The penalty $J$ corresponds to a log-prior, and $\text{PRSS}(f;\lambda)$ the log-posterior distribution, and minimizing $\text{PRSS}$ amounts to finding the posterior mode.

## $\S$ 2.8.2. Kernel Methods and Local Regression

By specifying the nature of the local neighborhood, these methods explicitly provide estimates of regression functions or conditional expectation.

The local neighborhood is specified by a *kernel function* $K_\lambda(x_0, x)$ which assigns weights to points $x$ in a region around $x_0$. For example, the Gaussian kernel has a weight function based on the Gaussian density function

\begin{equation}
K_\lambda(x_0, x) = \frac{1}{\lambda}\exp\left(-\frac{\|x-x_0\|^2}{2\lambda}\right).
\end{equation}
The parameter $\lambda$ corresponds to the variance of the Gaussian density, and controls the width of the neighborhood.

The simplest form of kernel estimate is the Nadaraya-Watson weighted average

\begin{equation}
\hat{f}(x_0) = \frac{\sum_{i=1}^N K_\lambda(x_0, x_i)y_i}{\sum_{i=1}^N K_\lambda(x_0, x_i)}.
\end{equation}

In general, we can define a local regression estimate of $f(x_0)$ as $f_{\hat{\theta}}(x_0)$, where $\hat{\theta}$ minimizes

\begin{equation}
\text{RSS}(f_\theta,x_0) = \sum_{i=1}^N K_\lambda(x_0, x_i)\left(y_i -f_\theta(x_i)\right)^2,
\end{equation}
where $f_\theta$ is some parameterized function, such as a low-order polynomial. Some examples are:
* $f_\theta(x) = \theta_0$, the constant function; this results in the Nadaraya-Watson estimate.
* $f_\theta(x) = \theta_0+\theta_1 x$ gives the popular local linear regression model.

### Association between kernel methods and nearest neighbors

Nearest-neighbor methods can be thought of as kernel methods having a more data-dependent metric.
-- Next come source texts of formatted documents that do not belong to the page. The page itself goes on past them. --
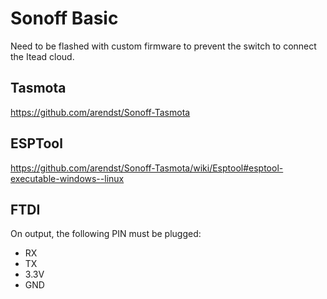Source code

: # Sonoff Basic

Need to be flashed with custom firmware to prevent the switch to connect the Itead cloud.

## Tasmota
https://github.com/arendst/Sonoff-Tasmota

## ESPTool 
https://github.com/arendst/Sonoff-Tasmota/wiki/Esptool#esptool-executable-windows--linux

## FTDI 
On output, the following PIN must be plugged:
- RX
- TX
- 3.3V
- GND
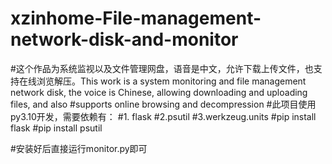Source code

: # xzinhome-File-management-network-disk-and-monitor
#这个作品为系统监视以及文件管理网盘，语音是中文，允许下载上传文件，也支持在线浏览解压。This work is a system monitoring and file management network disk, the voice is Chinese, allowing downloading and uploading files, and also #supports online browsing and decompression 
#此项目使用py3.10开发，需要依赖有： 
#1. flask 
#2.psutil 
#3.werkzeug.units 
#pip install flask 
#pip install psutil 

#安装好后直接运行monitor.py即可
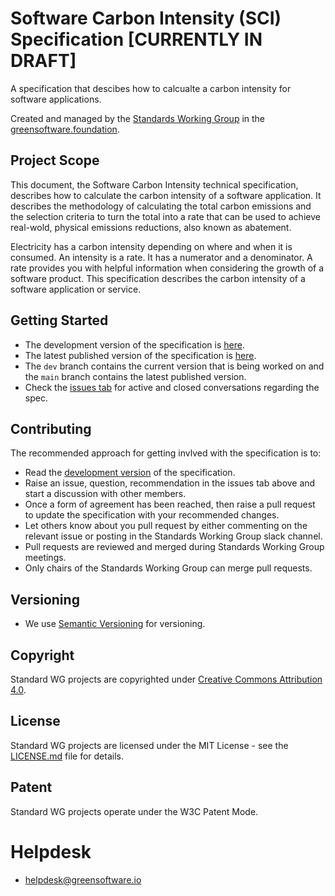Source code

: # Software Carbon Intensity (SCI) Specification [CURRENTLY IN DRAFT]

A specification that descibes how to calcualte a carbon intensity for software applications. 

Created and managed by the [Standards Working Group](https://github.com/Green-Software-Foundation/standards_wg) in the [greensoftware.foundation](https://greensoftware.foundation).


## Project Scope
This document, the Software Carbon Intensity technical specification, describes how to calculate the carbon intensity of a software application. It describes the methodology of calculating the total carbon emissions and the selection criteria to turn the total into a rate that can be used to achieve real-wold, physical emissions reductions, also known as abatement.

Electricity has a carbon intensity depending on where and when it is consumed. An intensity is a rate. It has a numerator and a denominator. A rate provides you with helpful information when considering the growth of a software product. This specification describes the carbon intensity of a software application or service.

## Getting Started
- The development version of the specification is [here](https://github.com/Green-Software-Foundation/software_carbon_intensity/blob/dev/Software_Carbon_Intensity/Software_Carbon_Intensity_Specification.md).
- The latest published version of the specification is [here](https://github.com/Green-Software-Foundation/software_carbon_intensity/blob/main/Software_Carbon_Intensity/Software_Carbon_Intensity_Specification.md).
- The `dev` branch contains the current version that is being worked on and the `main` branch contains the latest published version.
- Check the [issues tab](https://github.com/Green-Software-Foundation/software_carbon_intensity/issues) for active and closed conversations regarding the spec.

## Contributing
The recommended approach for getting invlved with the specification is to:
- Read the [development version](https://github.com/Green-Software-Foundation/software_carbon_intensity/blob/dev/Software_Carbon_Intensity/Software_Carbon_Intensity_Specification.md) of the specification.
- Raise an issue, question, recommendation in the issues tab above and start a discussion with other members.
- Once a form of agreement has been reached, then raise a pull request to update the specification with your recommended changes.
- Let others know about you pull request by either commenting on the relevant issue or posting in the Standards Working Group slack channel.
- Pull requests are reviewed and merged during Standards Working Group meetings.
- Only chairs of the Standards Working Group can merge pull requests.

## Versioning
* We use [Semantic Versioning](http://semver.org/) for versioning.

## Copyright
Standard WG projects are copyrighted under [Creative Commons Attribution 4.0](https://creativecommons.org/licenses/by/4.0/).

## License
Standard WG projects are licensed under the MIT License - see the [LICENSE.md](Software_Carbon_Intensity/License.md) file for details.

## Patent
Standard WG projects operate under the W3C Patent Mode.

# Helpdesk
* helpdesk@greensoftware.io

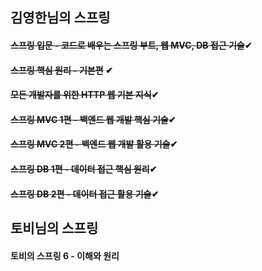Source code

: ## 김영한님의 스프링

#### <del>스프링 입문 - 코드로 배우는 스프링 부트, 웹 MVC, DB 접근 기술</del>✔ <br>
#### <del>스프링 핵심 원리 - 기본편</del> ✔<br>
#### <del>모든 개발자를 위한 HTTP 웹 기본 지식</del>✔<br>
#### ~~스프링 MVC 1편 - 백엔드 웹 개발 핵심 기술~~✔<br>
#### ~~스프링 MVC 2편 - 백엔드 웹 개발 활용 기술~~✔<br>
#### ~~스프링 DB 1편 - 데이터 접근 핵심 원리~~✔<br>
#### ~~스프링 DB 2편 - 데이터 접근 활용 기술~~✔<br>


## 토비님의 스프링

#### 토비의 스프링 6 - 이해와 원리
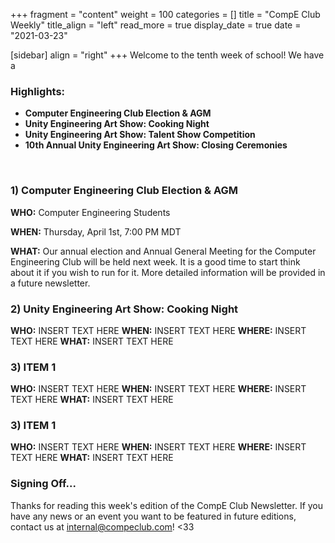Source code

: +++
fragment = "content"
weight = 100
categories = []
title = "CompE Club Weekly"
title_align = "left"
read_more = true
display_date = true
date = "2021-03-23"

[sidebar]
align = "right"
+++
Welcome to the tenth week of school! We have a 
<br/>

### Highlights:
* **Computer Engineering Club Election & AGM**
* **Unity Engineering Art Show: Cooking Night**
* **Unity Engineering Art Show: Talent Show Competition**
* **10th Annual Unity Engineering Art Show: Closing Ceremonies**
<br/>

### 1)  Computer Engineering Club Election & AGM

**WHO:** Computer Engineering Students

**WHEN:** Thursday, April 1st, 7:00 PM MDT 

**WHAT:** Our annual election and Annual General Meeting for the Computer Engineering Club will be held next week. It is a good time to start think about it if you wish to run for it. More detailed information will be provided in a future newsletter.
<br/>

### 2)  Unity Engineering Art Show: Cooking Night
<!--
Note, not all of these fields (who, what, etc.) are necessary.
Remove unnecessary fields. Remove this comment as well.
-->
**WHO:** INSERT TEXT HERE
**WHEN:**  INSERT TEXT HERE
**WHERE:** INSERT TEXT HERE
**WHAT:** INSERT TEXT HERE
<br/>

### 3)  ITEM 1
<!--
Note, not all of these fields (who, what, etc.) are necessary.
Remove unnecessary fields. Remove this comment as well.
-->
**WHO:** INSERT TEXT HERE
**WHEN:**  INSERT TEXT HERE
**WHERE:** INSERT TEXT HERE
**WHAT:** INSERT TEXT HERE
<br/>

### 3)  ITEM 1
<!--
Note, not all of these fields (who, what, etc.) are necessary.
Remove unnecessary fields. Remove this comment as well.
-->
**WHO:** INSERT TEXT HERE
**WHEN:**  INSERT TEXT HERE
**WHERE:** INSERT TEXT HERE
**WHAT:** INSERT TEXT HERE
<br/>

### Signing Off...
Thanks for reading this week's edition of the CompE Club Newsletter.  If you have any news or an event you want to be featured in future editions, contact us at [internal@compeclub.com](mailto:internal@compeclub.com)! <33


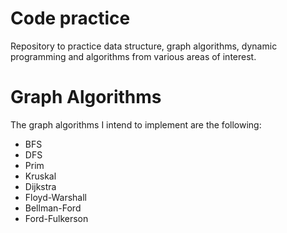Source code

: # Code practice

Repository to practice data structure, graph algorithms, dynamic programming and algorithms from various areas of interest.

# Graph Algorithms

The graph algorithms I intend to implement are the following:

* BFS
* DFS
* Prim
* Kruskal
* Dijkstra
* Floyd-Warshall
* Bellman-Ford
* Ford-Fulkerson

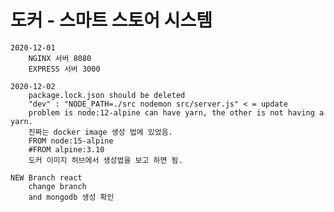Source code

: # 도커 - 스마트 스토어 시스템

    2020-12-01
        NGINX 서버 8080
        EXPRESS 서버 3000

    2020-12-02
        package.lock.json should be deleted
        "dev" : "NODE_PATH=./src nodemon src/server.js" < = update
        problem is node:12-alpine can have yarn, the other is not having a yarn.
        진짜는 docker image 생성 법에 있었음.
        FROM node:15-alpine
        #FROM alpine:3.10
        도커 이미지 허브에서 생성법을 보고 하면 됨.

    NEW Branch react
        change branch
        and mongodb 생성 확인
Indeed, the metric for $k$-nearest neighbors is

\begin{equation}
K_k(x,x_0) = I\left(\|x-x_0\| \le \|x_{(k)}-x_0\|\right),
\end{equation}
where $x_{(k)}$ is the training observation ranked $k$th in distance from $x_0$, and $I(S)$ is the indicator of the set $S$.

## $\S$ 2.8.3. Basis functions and Dictionary Methods

### Linear expansion

\begin{equation}
f_\theta(x) = \sum_{m=1}^M\theta_m h_m(x),
\end{equation}
where each of the $h_m$ is a function of the input $x$, and the term linear here refers to the action of the parameter $\theta$.

This class covers a wide variety of methods. In some cases the sequence of basis functions is prescribed, such as a basis for polynomials in $x$ of total degree $M$.

### Radial basis functions

*Radial basis functions* are symmetric $p$-dimensional kernels located at particular centroids,

\begin{equation}
f_\theta(x) = \sum_{m=1}^M K_{\lambda_m}(\mu_m,x)\theta_m,
\end{equation}

e.g., the Gaussian kernel $K_\lambda(\mu,x)=e^{-\|x-\mu\|^2/2\lambda}$ is popular.

Radial basis functions have centroids $\mu_m$ and scales $\lambda_m$ that have to be determined. In general we would like the data to dictate them as well. Including these as parameters changes the regression problem from a straightforward linear problem to a combinatorially hard nonlinear problem. In practice, shortcuts such as greedy algorithms or two stage processes are used.